Only one stretch of the records below is wanted: the lines from the one holding "left shoulder: (1441, 847)" through the one holding "right back paw: (582, 1238)". Return it exactly, both ends included.

*** Data in this exercise ***

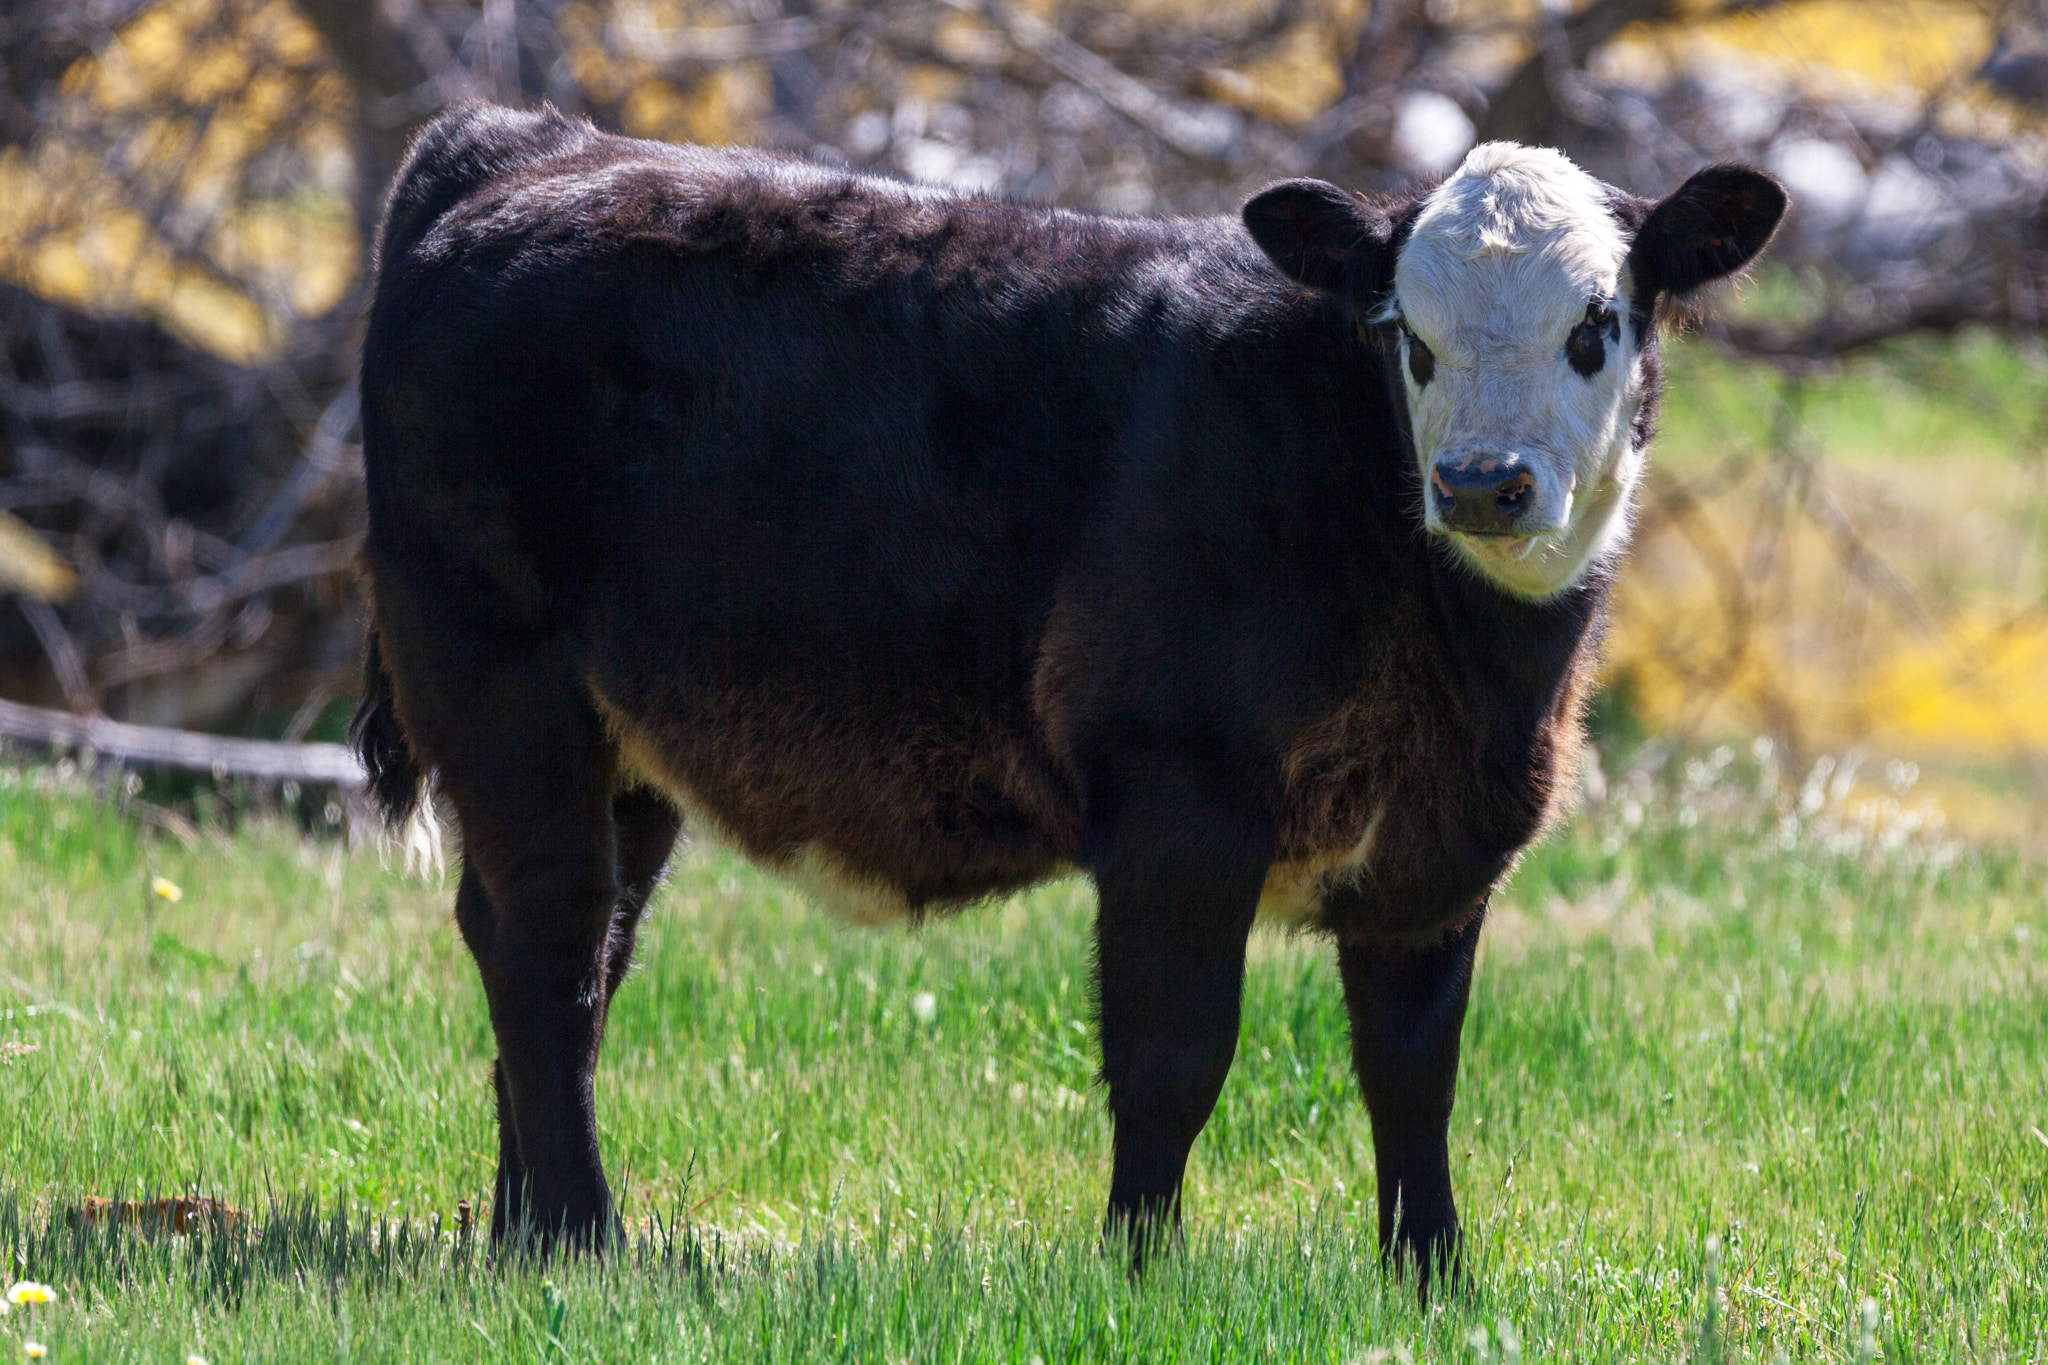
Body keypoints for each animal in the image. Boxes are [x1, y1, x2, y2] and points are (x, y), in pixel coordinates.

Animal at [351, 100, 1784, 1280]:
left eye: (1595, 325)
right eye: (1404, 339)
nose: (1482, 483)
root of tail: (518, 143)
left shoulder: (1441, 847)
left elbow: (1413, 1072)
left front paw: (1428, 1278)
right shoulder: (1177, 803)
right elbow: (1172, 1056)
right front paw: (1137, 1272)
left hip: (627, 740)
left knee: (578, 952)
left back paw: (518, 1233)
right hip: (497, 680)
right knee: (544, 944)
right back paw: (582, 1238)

***
*** Data in this exercise ***

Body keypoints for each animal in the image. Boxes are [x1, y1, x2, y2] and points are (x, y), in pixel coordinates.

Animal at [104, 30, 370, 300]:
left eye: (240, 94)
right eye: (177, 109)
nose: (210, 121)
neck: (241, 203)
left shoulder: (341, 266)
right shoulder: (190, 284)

***

- _Response to this task_:
left shoulder: (1441, 847)
left elbow: (1413, 1072)
left front paw: (1428, 1278)
right shoulder: (1177, 803)
right elbow: (1172, 1056)
right front paw: (1137, 1272)
left hip: (627, 740)
left knee: (578, 952)
left back paw: (518, 1233)
right hip: (497, 680)
right knee: (544, 944)
right back paw: (582, 1238)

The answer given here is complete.